[[ RECORDS TO USE open ]]

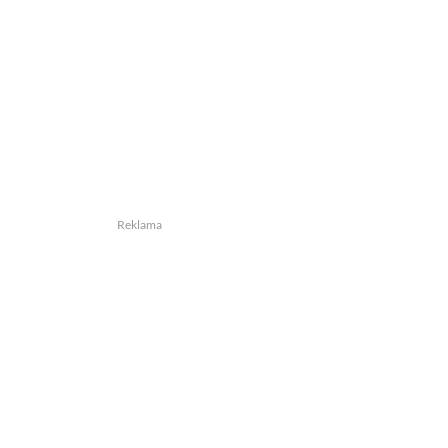
Reklama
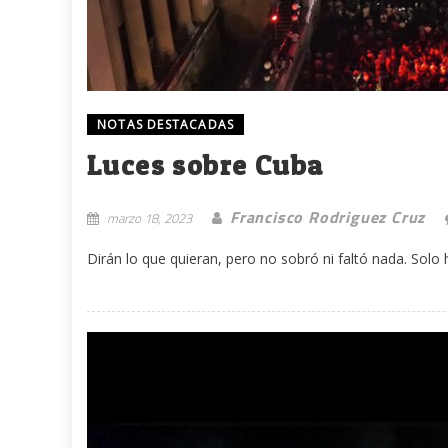
NOTAS DESTACADAS
Luces sobre Cuba
Francisco Rodriguez Cruz
marzo 18, 2023
Dirán lo que quieran, pero no sobró ni faltó nada. Solo 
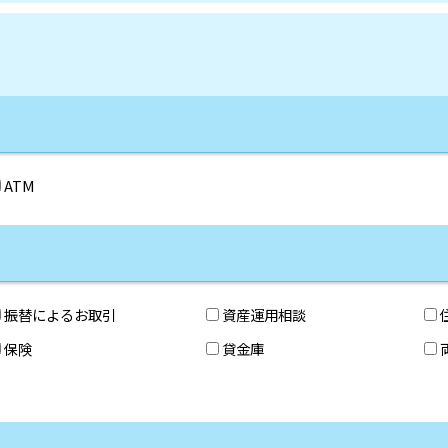
ATM
振替によるお取引
資産運用相談
保険
貸金庫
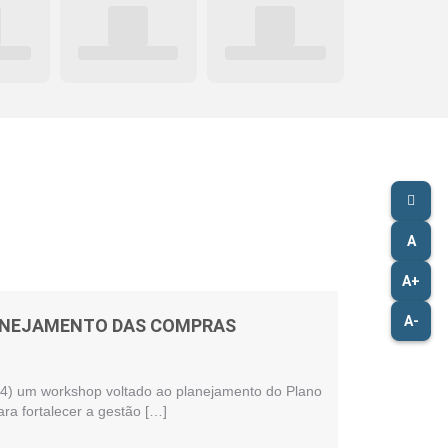
A
A+
A-
LANEJAMENTO DAS COMPRAS
 (24) um workshop voltado ao planejamento do Plano
ra fortalecer a gestão […]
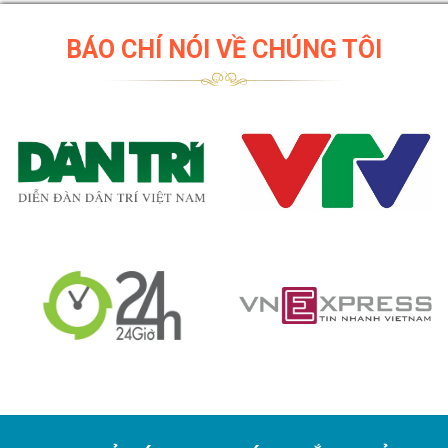
BÁO CHÍ NÓI VỀ CHÚNG TÔI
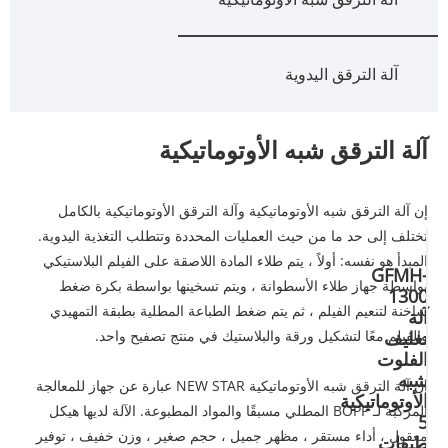
آلة الترقق اليدوية
آلة الترقق شبه الأوتوماتيكية
إن آلة الترقق شبه الأوتوماتيكية وآلة الترقق الأوتوماتيكية بالكامل
تختلف إلى حد ما من حيث العمليات المحددة وتتطلب التغذية اليدوية.
المبدأ هو نفسه: أولاً ، يتم طلاء المادة اللاصقة على الفيلم البلاستيكي
GFMH-
بواسطة جهاز طلاء الأسطوانة ، ويتم تسخينها بواسطة بكرة ضغط
1300
ساخنة لتنعيم الفيلم ، ثم يتم ضغط الطباعة المطلية بطبقة التمهيدي
آلة
تغليف
والفيلم معًا لتشكيل ورقة والبلاستيك في منتج تصفيح واحد.
الفلوت
شبه
إن آلة الترقق شبه الأوتوماتيكية NEW STAR عبارة عن جهاز للمعالجة
الأوتوماتيكية
المركبة لـ BOPP المطلي مسبقًا والمواد المطبوعة. الآلة لديها هيكل
5
معقول ، أداء مستقر ، مظهر جميل ، حجم صغير ، وزن خفيف ، توفير
طبقات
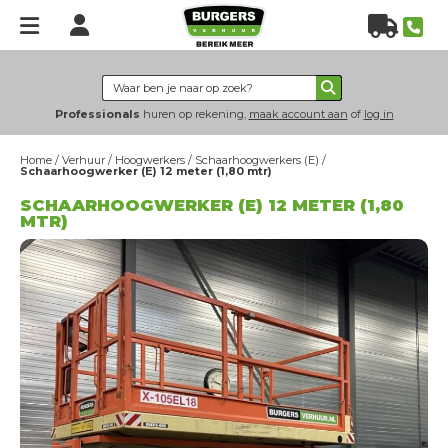
Home
Verhuur
Professionals
huren op rekening,
maak account aan
of
log in
Hoogwerkers
Home
/
Verhuur
/
Hoogwerkers
/
Schaarhoogwerkers (E)
/
Heftrucks
Schaarhoogwerker (E) 12 meter (1,80 mtr)
Verreikers
SCHAARHOOGWERKER (E) 12 METER (1,80
MTR)
Grondverzet
Energie & verlichting
Hijs- & heftechniek
Bouwplaatsinrichting
Nieuws
Over
ons
Over Burgers Verhuur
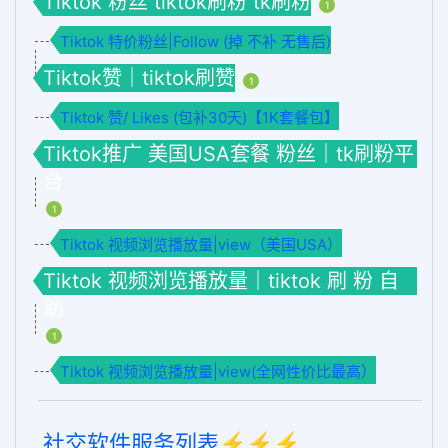
Tiktok 粉丝 tiktok刷粉 tk刷粉
1
Tiktok 特价粉丝|Follow (掉 不补 无售后)
Tiktok赞｜tiktok刷赞
1
Tiktok 赞/ Likes (包补30天)【1K套餐包】
Tiktok推广 美国USA套餐 粉丝｜tk刷粉平
台
1
Tiktok 视频浏览播放量|view（美国USA）
Tiktok 视频浏览播放量｜tiktok 刷 粉 自
助
1
Tiktok 视频浏览播放量|view(全网性价比最高）
社交软件服务列表⚡️⚡️⚡️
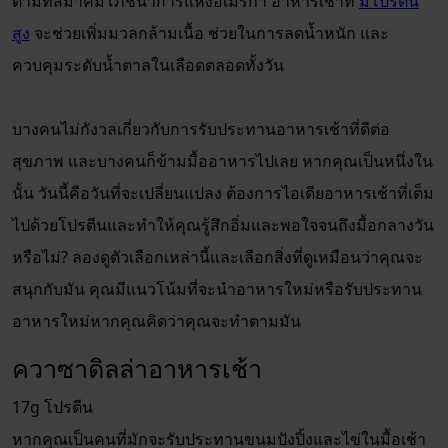
ตามที่สมาคมโภชนาการแห่งอเมริกา อาหารเช้าที่
มีโปรตีน
สูง
จะช่วยเพิ่มมวลกล้ามเนื้อ ช่วยในการลดน้ำหนัก และ
ควบคุมระดับน้ำตาลในเลือดตลอดทั้งวัน
บางคนไม่กังวลเกี่ยวกับการรับประทานอาหารเช้าที่ดีต่อ
สุขภาพ และบางคนก็ข้ามมื้ออาหารไปเลย หากคุณเป็นหนึ่งใน
นั้น วันนี้คือวันที่จะเปลี่ยนแปลง ต้องการไอเดียอาหารเช้าที่เต็ม
ไปด้วยโปรตีนและทำให้คุณรู้สึกอิ่มและพอใจจนถึงมื้อกลางวัน
หรือไม่? ลองดูตัวเลือกเหล่านี้และเลือกสิ่งที่ดูเหมือนว่าคุณจะ
สนุกกับมัน คุณมีแนวโน้มที่จะนำอาหารใหม่หรือรับประทาน
อาหารใหม่หากคุณคิดว่าคุณจะทำตามมัน
ควาซาดิลล่าอาหารเช้า
17g โปรตีน
หากคุณเป็นคนที่มักจะรับประทานขนมปังปิ้งและไข่ในมื้อเช้า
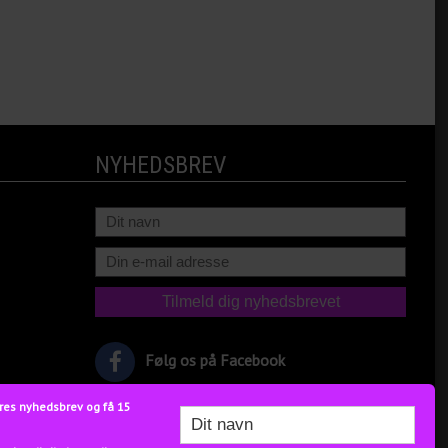
NYHEDSBREV
Følg os på Facebook
res nyhedsbrev og få 15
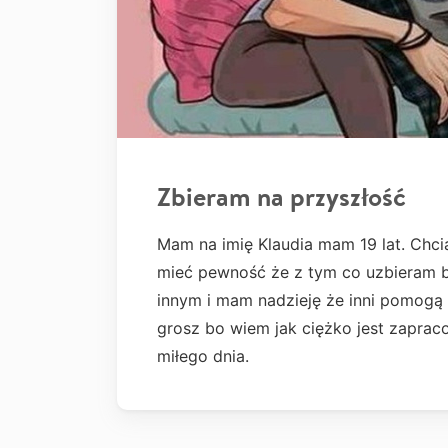
Zbieram na przyszłość
Mam na imię Klaudia mam 19 lat. Chci
mieć pewność że z tym co uzbieram b
innym i mam nadzieję że inni pomogą
grosz bo wiem jak ciężko jest zaprac
miłego dnia.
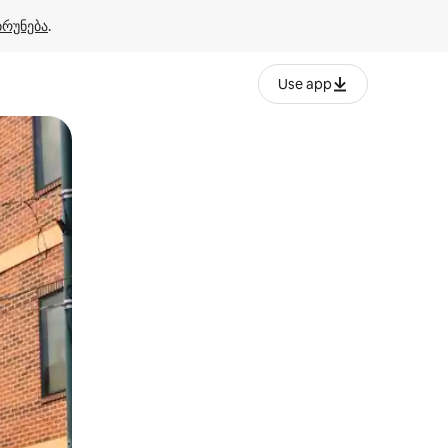
ბრუნება
.
Use app
ან შეხებისა თუ თითის გასმის ჟესტები.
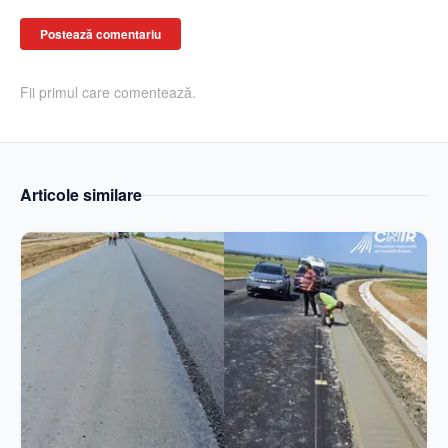
Postează comentariu
Fii primul care comentează.
Articole similare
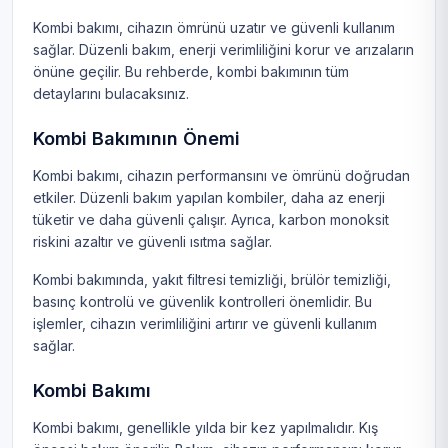
Kombi bakımı, cihazın ömrünü uzatır ve güvenli kullanım
sağlar. Düzenli bakım, enerji verimliliğini korur ve arızaların
önüne geçilir. Bu rehberde, kombi bakımının tüm
detaylarını bulacaksınız.
Kombi Bakımının Önemi
Kombi bakımı, cihazın performansını ve ömrünü doğrudan
etkiler. Düzenli bakım yapılan kombiler, daha az enerji
tüketir ve daha güvenli çalışır. Ayrıca, karbon monoksit
riskini azaltır ve güvenli ısıtma sağlar.
Kombi bakımında, yakıt filtresi temizliği, brülör temizliği,
basınç kontrolü ve güvenlik kontrolleri önemlidir. Bu
işlemler, cihazın verimliliğini artırır ve güvenli kullanım
sağlar.
Kombi Bakımı
Kombi bakımı, genellikle yılda bir kez yapılmalıdır. Kış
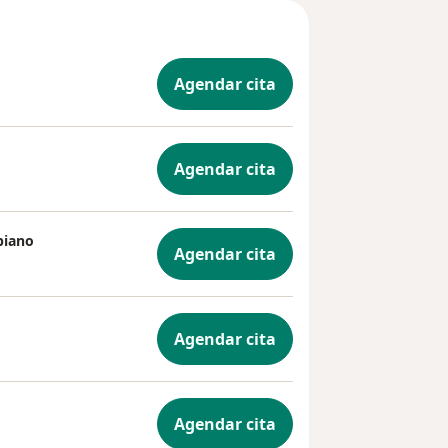
Agendar cita
Agendar cita
piano
Agendar cita
Agendar cita
Agendar cita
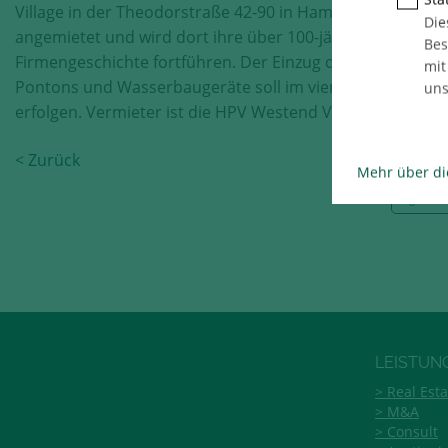
Village in der Theodorstraße 42-90 in Hamburg-Bahrenfe
Die
angemietet und wird dort ihre über 100-jährige
Bes
Firmengeschichte fortführen. Der Einzug des Vermieters 
mit
Pontons und Wasserbaugeräte soll im vierten Quartal 20
uns
erfolgen. Vermieter ist die HPV Westend Village GbR.
< Zurück
Mehr über di
Te
LEISTUN
Real Esta
M&A
Consult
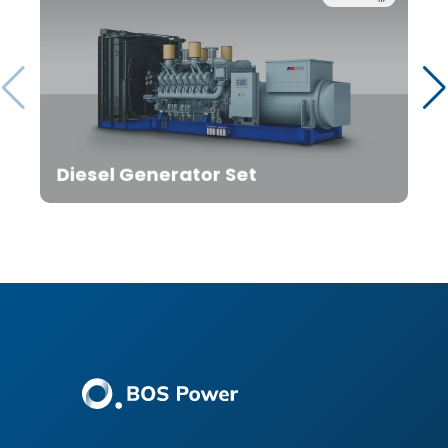
Diesel Generator Set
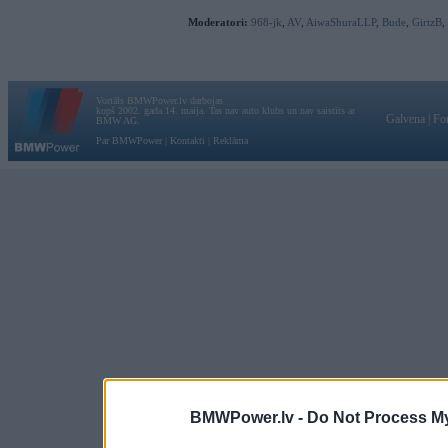
Moderatori:
968-jk
,
AV
,
AiwaShuraLLP
,
Bude
,
GirtzB
,
Vortāls BMWPower.lv darbojas
kopš 2002. gada 14. maija. Tas nav auto klubs un nav saistīts ar
Galvena
|
Fo
BMW AG.
Par BMWPower
|
Kontakti
|
Reklāma
BMWPower.lv -
Do Not Process My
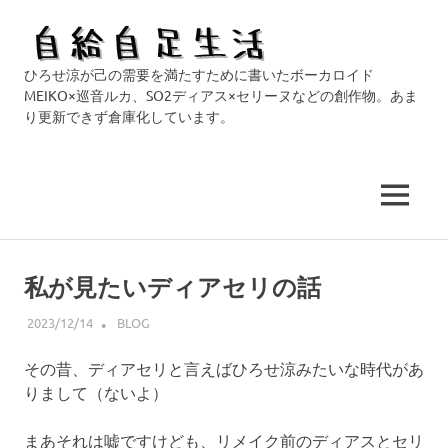
自
ひろせ涼が己の需要を満たすために書いたボーカロイド
給
MEIKO×巡音ルカ、SO2ディアス×セリーヌなどの創作物。あま
り更新できず倉庫化しています。
自
足
MENU
生
コ
活
ン
私が見たいディアセリの話
テ
ン
2023/12/14
HIROSERYO
BLOG
ツ
その昔、ディアセリと言えばひろせ涼みたいな時代があ
へ
りまして（ないよ）
ス
キ
まあそれは嘘ですけども、リメイク前のディアスとセリ
ッ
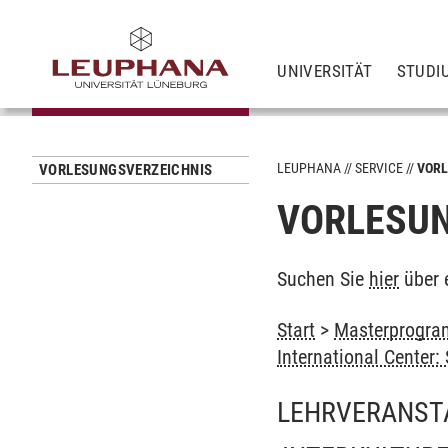
UNIVERSITÄT
STUDI
LEUPHANA
SERVICE
VORL
VORLESUNGSVERZEICHNIS
VORLESUN
Suchen Sie
hier
über 
Start
>
Masterprogram
International Center
LEHRVERANST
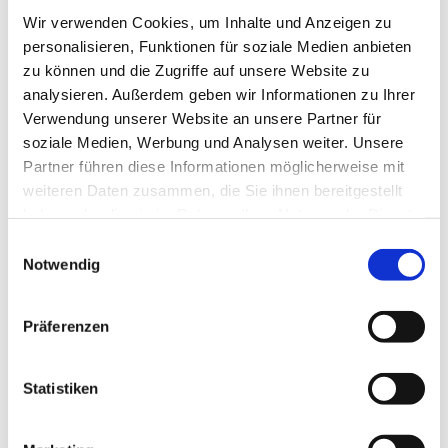
Wir verwenden Cookies, um Inhalte und Anzeigen zu
personalisieren, Funktionen für soziale Medien anbieten
zu können und die Zugriffe auf unsere Website zu
analysieren. Außerdem geben wir Informationen zu Ihrer
Verwendung unserer Website an unsere Partner für
soziale Medien, Werbung und Analysen weiter. Unsere
Partner führen diese Informationen möglicherweise mit
weiteren Daten zusammen, die Sie ihnen bereitgestellt
haben oder die sie im Rahmen Ihrer Nutzung der Dienste
gesammelt haben.
Einwilligungsauswahl
Notwendig
ung
Leuchtturm Timmendorf © Kurverwaltung Insel Poel
ke
Präferenzen
1
/4
zurück
vor
Statistiken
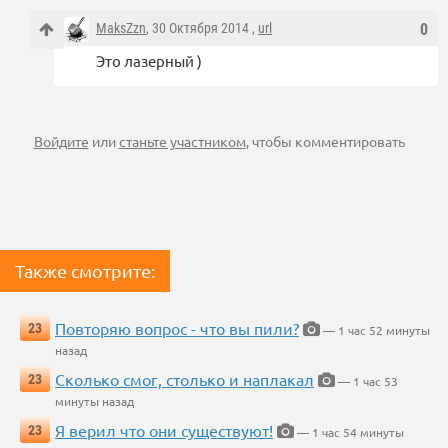
MaksZzn
, 30 Октября 2014 ,
url
0
Это лазерный )
Войдите
или
станьте участником
, чтобы комментировать
Также смотрите:
Повторяю вопрос - что вы пили?
23
— 1 час 52 минуты
назад
Сколько смог, столько и наплакал
23
— 1 час 53
минуты назад
Я верил что они существуют!
23
— 1 час 54 минуты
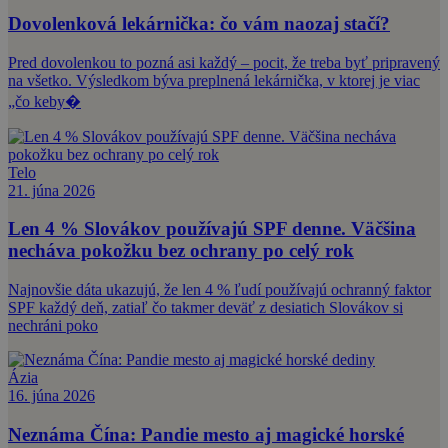
Dovolenková lekárnička: čo vám naozaj stačí?
Pred dovolenkou to pozná asi každý – pocit, že treba byť pripravený
na všetko. Výsledkom býva preplnená lekárnička, v ktorej je viac
„čo keby�
Telo
21. júna 2026
Len 4 % Slovákov používajú SPF denne. Väčšina
necháva pokožku bez ochrany po celý rok
Najnovšie dáta ukazujú, že len 4 % ľudí používajú ochranný faktor
SPF každý deň, zatiaľ čo takmer deväť z desiatich Slovákov si
nechráni poko
Ázia
16. júna 2026
Neznáma Čína: Pandie mesto aj magické horské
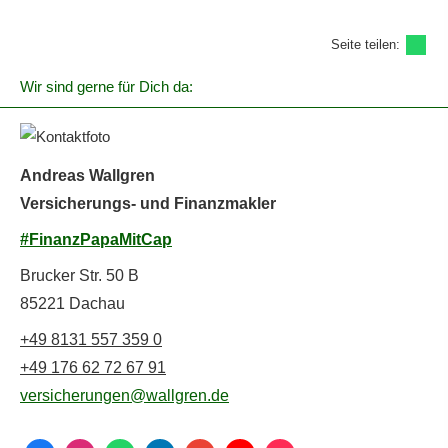
Seite teilen:
Wir sind gerne für Dich da:
Andreas Wallgren
Versicherungs- und Finanzmakler
#FinanzPapaMitCap
Brucker Str. 50 B
85221 Dachau
+49 8131 557 359 0
+49 176 62 72 67 91
versicherungen@wallgren.de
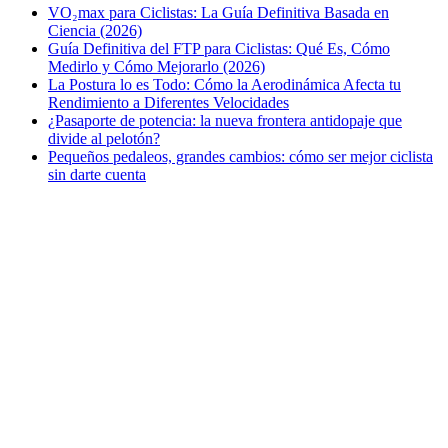
VO₂max para Ciclistas: La Guía Definitiva Basada en
Ciencia (2026)
Guía Definitiva del FTP para Ciclistas: Qué Es, Cómo
Medirlo y Cómo Mejorarlo (2026)
La Postura lo es Todo: Cómo la Aerodinámica Afecta tu
Rendimiento a Diferentes Velocidades
¿Pasaporte de potencia: la nueva frontera antidopaje que
divide al pelotón?
Pequeños pedaleos, grandes cambios: cómo ser mejor ciclista
sin darte cuenta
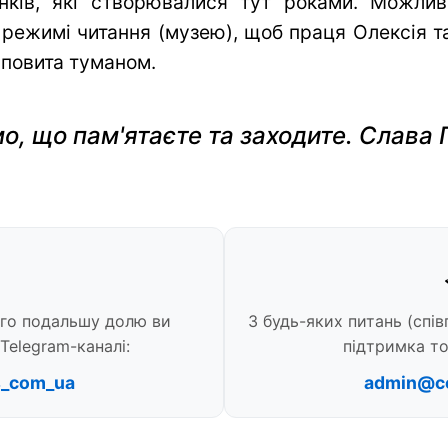
нків, які створювалися тут роками. Можли
 режимі читання (музею), щоб праця Олексія та 
 повита туманом.
о, що пам'ятаєте та заходите. Слава 
ого подальшу долю ви
З будь-яких питань (спів
Telegram-каналі:
підтримка то
s_com_ua
admin@c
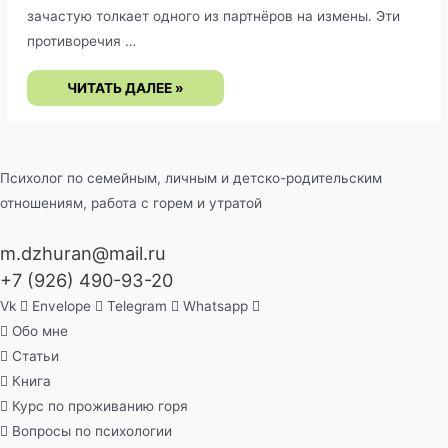
зачастую толкает одного из партнёров на измены. Эти
противоречия …
ПАРАДОКС
ЧИТАТЬ ДАЛЕЕ »
СТАБИЛЬНОСТИ
В
ОТНОШЕНИЯХ
Психолог по семейным, личным и детско-родительским
отношениям, работа с горем и утратой
m.dzhuran@mail.ru
+7 (926) 490-93-20
Vk
Envelope
Telegram
Whatsapp
Обо мне
Статьи
Книга
Курс по проживанию горя
Вопросы по психологии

[[ RECORDS TO USE closed ]]

PROBLEM DETAILS »
Starting at the line containing "UNIVERSITÄT" and ending at the line containing "Neznáma Čína: Pandie mesto aj magické horské", rewrite those lines with "Präferenzen" swapped for "Einstellungen" and everything else kept the same. Leave the pictures out of your answer.

TASK OUTPUT »
UNIVERSITÄT
STUDI
LEUPHANA
SERVICE
VORL
VORLESUNGSVERZEICHNIS
VORLESUN
Suchen Sie
hier
über 
Start
>
Masterprogram
International Center
LEHRVERANST
Wir verwenden Cookies, um Inhalte und Anzeigen zu
personalisieren, Funktionen für soziale Medien anbieten
zu können und die Zugriffe auf unsere Website zu
analysieren. Außerdem geben wir Informationen zu Ihrer
Verwendung unserer Website an unsere Partner für
soziale Medien, Werbung und Analysen weiter. Unsere
Partner führen diese Informationen möglicherweise mit
weiteren Daten zusammen, die Sie ihnen bereitgestellt
haben oder die sie im Rahmen Ihrer Nutzung der Dienste
gesammelt haben.
Einwilligungsauswahl
Notwendig
ung
Leuchtturm Timmendorf © Kurverwaltung Insel Poel
ke
Einstellungen
1
/4
zurück
vor
Statistiken
MaksZzn
, 30 Октября 2014 ,
url
0
Это лазерный )
Войдите
или
станьте участником
, чтобы комментировать
Также смотрите:
Повторяю вопрос - что вы пили?
23
— 1 час 52 минуты
назад
Сколько смог, столько и наплакал
23
— 1 час 53
минуты назад
Я верил что они существуют!
23
— 1 час 54 минуты
Dovolenková lekárnička: čo vám naozaj stačí?
Pred dovolenkou to pozná asi každý – pocit, že treba byť pripravený
na všetko. Výsledkom býva preplnená lekárnička, v ktorej je viac
„čo keby�
Telo
21. júna 2026
Len 4 % Slovákov používajú SPF denne. Väčšina
necháva pokožku bez ochrany po celý rok
Najnovšie dáta ukazujú, že len 4 % ľudí používajú ochranný faktor
SPF každý deň, zatiaľ čo takmer deväť z desiatich Slovákov si
nechráni poko
Ázia
16. júna 2026
Neznáma Čína: Pandie mesto aj magické horské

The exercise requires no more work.